# bee photography



## Teal (Jan 30, 2014)

I am interested to know this too. I am going to take some photos of my cousins bees this summer to practice on. I have a Nikon D7000, and a 70-300mm lens with a macro setting. I've not done much macro photography, but here was a spider I got in Hawaii, this was in December... I hope this works, I haven't posted a photo before.


----------



## deknow (Jul 17, 2006)

I did a lot with Canon Digital Elph's of various vintages (from 3-16mp as time went on).

I now have a Sony NEX C3 and a brand new NEX 6. I have the 30mm macro for this system, and the 16-50 zoom that is specific to the NEX 6 (the camera corrects some distortions in the lens...it's quite clever and works well).

I also shoot with a lot of older Canon FD mount prime lenses (from 17 to 300mm) including a Vivitar series 1 105mm macro. I use a set of extension tubes for the FD mount, as well as a mount that allows the FD lens to mount backwards, and an adaptor that will allow a second lens to to mount face to face with the mounted lens.
I got an LED ring light, but would like to get a proper ring flash.
https://plus.google.com/photos/101364646174445675116/albums?banner=pwa

deknow


----------



## Michael Bush (Aug 2, 2002)

The photos on my web are nothing to brag about, but they were all taken with a digital elf.

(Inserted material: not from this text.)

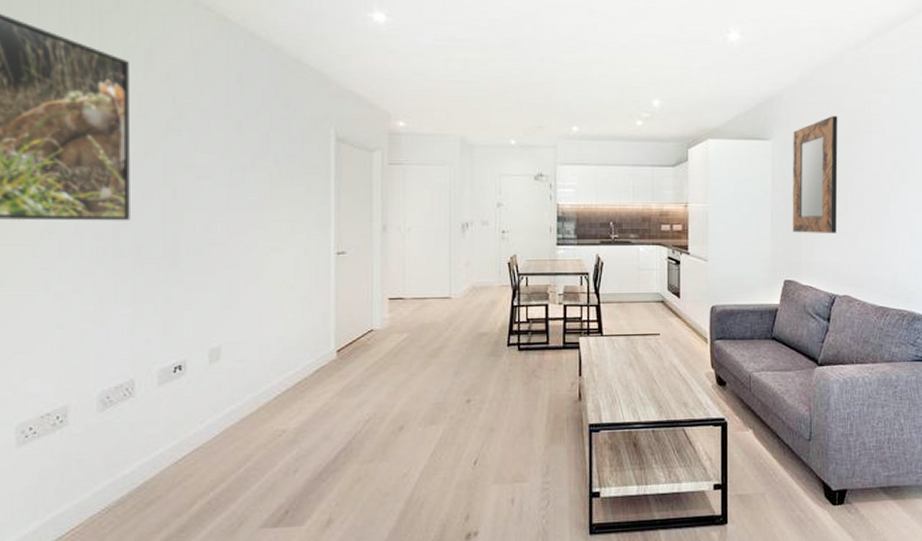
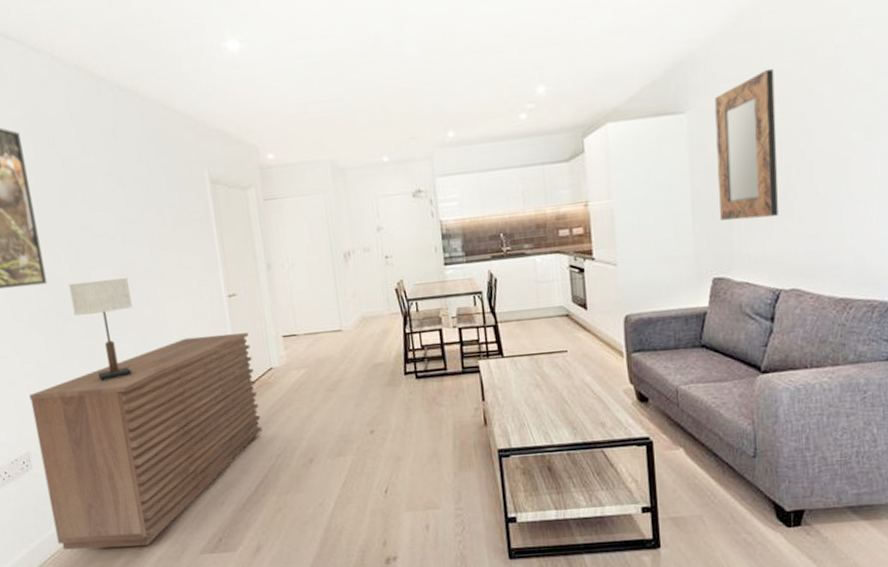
sideboard: none [82,291,353,523] -> present [29,333,263,550]
table lamp: none [156,222,227,331] -> present [68,278,133,382]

The most frustrating part of the elf was the lag between pushing the button and taking the picture. Maybe there is some way to bypass it, but I never figured it out and that camera has died now. When I look for a camera now, short lag time is my most important critera. You can't really capture a moment when the moment passes while the camera is making up it's mind...


----------



## deknow (Jul 17, 2006)

I found when using the Elphs that I did better to shoot in rapid fire mode...this allowed me to capture several moments within some dynamic thing that was going on (like a bee cleaning it's tongue) rather than trying to take the one frame I wanted. For macro work, it also allows you to move the camera towards and away from the subject to compensate for the lack of fine foucsing ability.

deknow


----------



## KQ6AR (May 13, 2008)

This video on insect photography from UC Davis California is great.
http://seminars.uctv.tv/Seminar.aspx?sid=23106


----------



## Bill Davis (Jul 16, 2012)

I've never posted a photo but I took this with my sony a200 dslr with a Macro lens. I got lots of great bee photos but this is by far my favorite


----------